We walked towards a swimming hole 5 minutes away and I took a dip in the ice-cold water while my friends took in the surrounding woods and scenery and chatted with our young guide who was the old couple’s niece (or was he their grandchild?)

For lunch we laid out banana leaves on the grass in front of their house and dumped the rice and gatang manok (chicken cooked in coconut milk) we bought from a sari sari store earlier over it and ate with our hands while listening to the old man’s small transistor radio playing oldies music from an AM station. We kept a close watch over their white dog who kept licking his snout, eyes wide and alert in giddy anticipation for our left overs.

I had brought a flask of brandy with me and the mention of this seemed to breath life and enthusiasm into the old man of around 80 or so years. We passed a glass around and tried to make my 8 ounces of liquor last as long as possible by pouring just enough to wet our throats with each shot. We chased our brandy with fresh coconut water. Now that we had a lot of.

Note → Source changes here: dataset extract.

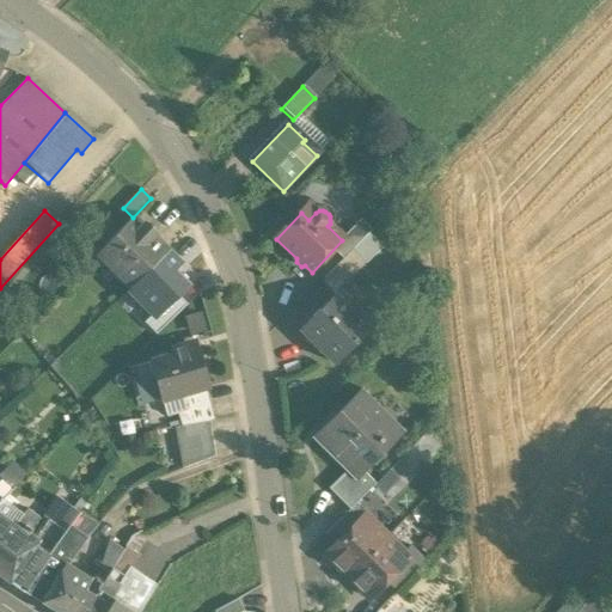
[(145,226),(140,226),(132,218),(102,249),(120,265),(115,271),(130,287),(166,252),(152,238),(152,232),(145,226)]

The old man told us he grew up in batangas and one night a long, long time ago, they were having a drinking session with his friends and a dayo (guest). And for some reason he and his friends were suddenly seized with curiosity on what a couple of hundred feet of rolling down a steep cliff would do to a person. And so they proceeded to carry their drunk and semi-conscious guest over a nice cliff nearby and tossed him to his bumpy, bouncy death. The only problem was although their ‘friend’ was practically naked once he made his 2,212th  and last somersault, he actually survived to tell the tale (Old man: ay nung hinagis namin e naka long sleeves, bihis na bihis. Pag dating nya sa baba,  hubo’t hubad na). Wanted and hunted by the Philippine Constabulary (PC) as the police were called in the olden days, he was convinced by the mayor to just leave town and return once the heat died down. It took decades before he was able to return. I asked him why they did that to the poor fellow, and he replied, Wala, trip lang (We were just fooling around), flashing a shy, near-toothless smile.

One of my companions suddenly felt hungry and thought of requesting our hosts to dig up some Camoteng Kahoy (Cassava), so off they went and returned with 2 uprooted camote trees with their big, bulby roots, still holding on to clumps of earth.

We took turns pounding on the boiled harvest which they mixed with sugar and coconut meat on a really big wooden mortar and pestle until it became Nilupak (gummy, pasty Cassava cake). We helped ourselves to heaping plates of the gummy goo before leaving for the campsite.

Our shadows already grew long over the grasses and the warm melancholy smell of the waning afternoon and impending dusk cast a gloomy spell on my heart and exposed me to wave upon wave of memories of childhood sadness and grief over another day hopelessly giving in to the night. I had always wished there were more hours in a day to play and explore as a kid. I hoped for the same miraculous extension now.

I looked over my shoulder and bade a reluctant farewell to the house by the stream with the white dog (his head questioningly tilted to one side and sadness and devastation writ all over his eyes to see us go), and the animated, old lady, and the old man who tried to kill a guy and now had just 3 teeth left and liked to chase brandy with buko juice while listening to Nat King Cole sing There Goes My Heart on AM radio.